U.S. Rep. Elissa Slotkin (D-Lansing) and U.S. Senator Ed Markey (D-MA) on Wednesday reintroduced legislation that would fund research at the Centers for Disease Control and Prevention (CDC) to better understand and address the nation’s ongoing gun violence epidemic.
The Gun Violence Prevention Research Act would authorize $50 million each fiscal year over the next five years to boost the CDC’s firearms safety and gun violence prevention research.
Slotkin and Markey unveiled the legislation at a press conference on Capitol Hill on Wednesday alongside Dylan Morris and Devin Woodruff, students at Oxford High School and MSU, respectively, who both survived the two mass school shootings that occurred in Michigan in the last year and a half.

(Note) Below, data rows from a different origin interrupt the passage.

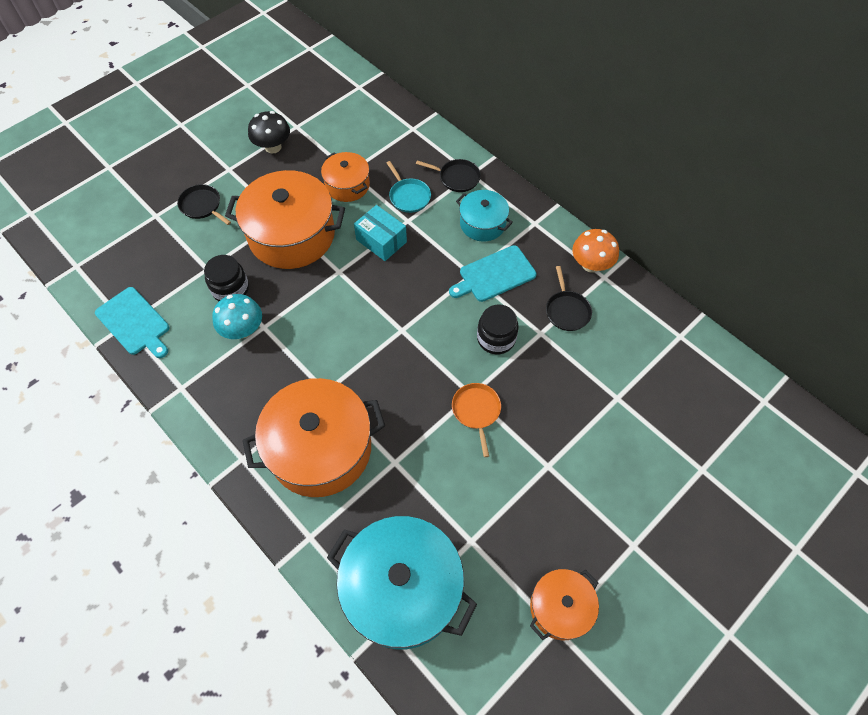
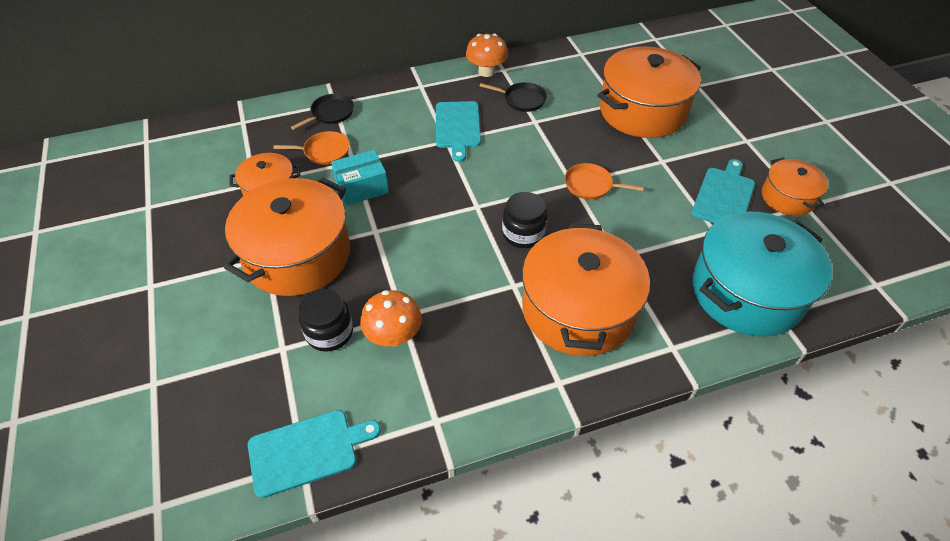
camera: 65 degrees left, 10 degrees down
black pan [177,184,231,225] -> none
turquoise mushroom [212,294,262,339] -> orange mushroom [360,290,422,346]
black mushroom [248,111,290,153] -> none
turquoise pan [387,161,431,213] -> orange pan [273,131,350,165]
turquoise pot [456,190,513,241] -> none
black jar [477,304,519,354] -> black jar moved to [502,192,547,248]
none -> orange pot [597,46,701,138]
none -> turquoise cutting board [691,159,755,223]

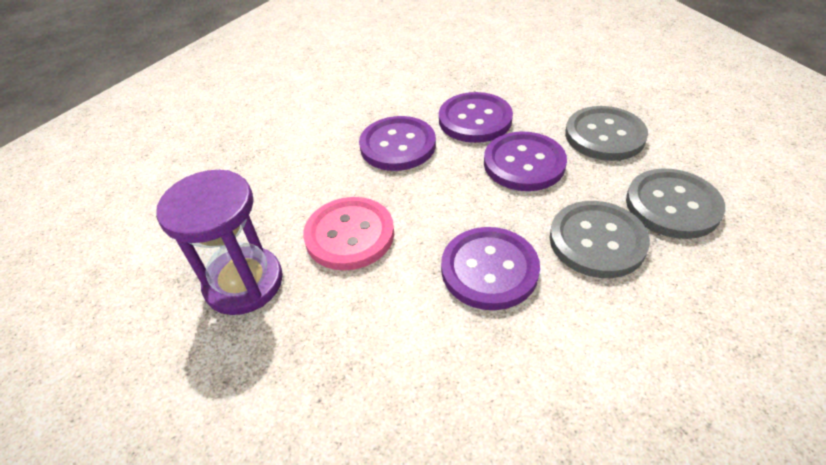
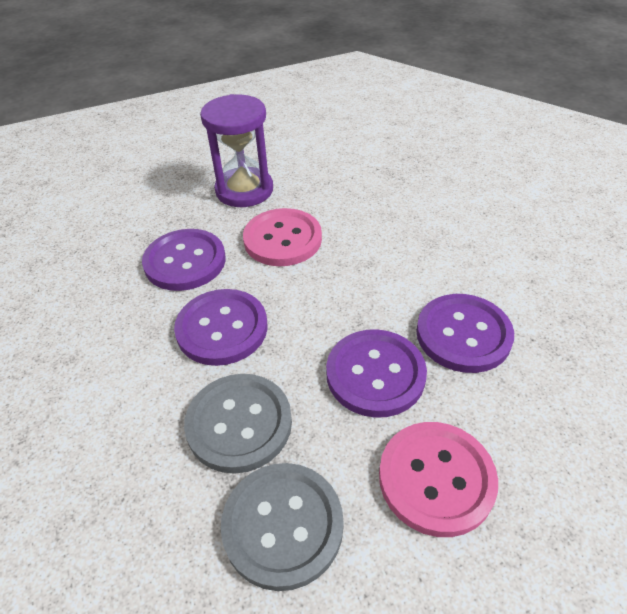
camera: 90 degrees right, 0 degrees up
purple button [359,116,436,171] -> purple button moved to [142,229,226,291]
grey button [565,106,648,161] -> pink button [379,422,498,537]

Slotkin – who represented Oxford at the time of the Oxford High School shooting and currently represents Michigan State University – is the only member of Congress to represent two communities that have suffered school shootings.
Slotkin also introduced two other gun safety bills in the House:
• The No Crime Left Behind Act, which would prohibit the transfer of a firearm to a person who has been convicted of a misdemeanor in which a firearm was used, carried, or possessed, for three years following conviction; and
• The Pause for Safety Act, which would require a one-week waiting or “cooling off” period before a person may receive a firearm.
“Gun violence is now the leading cause of death among American children, and in Oxford and at MSU, I’ve seen the long-term pain and trauma these tragedies inflict on entire communities,” said Slotkin. “So have Dylan and Devin – the Oxford and MSU students joining us today who have survived both. We, as a society, need to step up and decide to protect our kids so that an entire generation of young Americans isn’t defined by gun violence.”
Slotkin said the bills she was introducing, including one that was written based on the circumstances of the shooting at MSU – are a step towards addressing the gun violence epidemic.
“Preventing more gun violence in our schools and on our streets is a matter of homeland security – not politics,” she said. “These bills take concrete actions to make it harder for people to commit acts of violence with a gun. As elected officials, our most basic responsibility is to protect our children from the things that are truly harming them, and this package of legislation will help us save lives by addressing some of the root causes of the gun violence epidemic.”
Sen. Markey said he was “outraged and horrified” by the massacre in Nashville, which took the lives of three innocent children.
“We cannot keep living this way, and our children cannot keep dying this way,” said Markey. “From our streets to our schools, it’s clear that Congress hasn’t yet done what it’s going to take to end this fatal crisis. Stopping the spread of our nation’s gun violence epidemic will require acting on the reforms we already know are essential, like an immediate assault weapons ban, while we simultaneously invest more to study the root causes of violence and develop evidence-based solutions.”
Markey said his legislation would bolster gun violence prevention research with the help of the nation’s top medical, scientific, and public health researchers, in order to chart a path out of this public health crisis and save lives.